%%

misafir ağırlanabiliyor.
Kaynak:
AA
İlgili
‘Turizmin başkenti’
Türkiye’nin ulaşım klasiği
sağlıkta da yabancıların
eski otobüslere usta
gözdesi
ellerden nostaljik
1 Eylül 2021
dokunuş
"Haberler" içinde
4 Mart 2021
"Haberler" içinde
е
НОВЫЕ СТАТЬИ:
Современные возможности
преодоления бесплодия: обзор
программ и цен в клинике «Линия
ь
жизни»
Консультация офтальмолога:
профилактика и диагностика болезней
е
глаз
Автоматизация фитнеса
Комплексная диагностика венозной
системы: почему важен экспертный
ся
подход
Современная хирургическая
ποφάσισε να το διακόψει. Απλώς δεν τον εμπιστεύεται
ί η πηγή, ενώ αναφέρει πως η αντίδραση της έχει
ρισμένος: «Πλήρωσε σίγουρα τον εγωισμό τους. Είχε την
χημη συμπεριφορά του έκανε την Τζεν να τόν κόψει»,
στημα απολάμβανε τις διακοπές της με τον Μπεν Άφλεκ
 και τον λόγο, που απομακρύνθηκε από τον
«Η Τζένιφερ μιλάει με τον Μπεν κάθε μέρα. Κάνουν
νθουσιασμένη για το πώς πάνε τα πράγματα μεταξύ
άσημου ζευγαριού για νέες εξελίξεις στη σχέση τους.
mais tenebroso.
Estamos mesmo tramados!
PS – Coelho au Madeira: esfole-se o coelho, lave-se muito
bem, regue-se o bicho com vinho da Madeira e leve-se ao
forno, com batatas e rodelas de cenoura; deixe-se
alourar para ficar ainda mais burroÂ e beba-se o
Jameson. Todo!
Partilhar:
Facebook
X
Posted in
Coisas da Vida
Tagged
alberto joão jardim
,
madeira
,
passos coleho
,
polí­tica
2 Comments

%%

→ **WHAT NEEDS TO BE DONE**:
State how many lines of the records above contain the word "τους", and give only that number.

→ **REPLY**:
2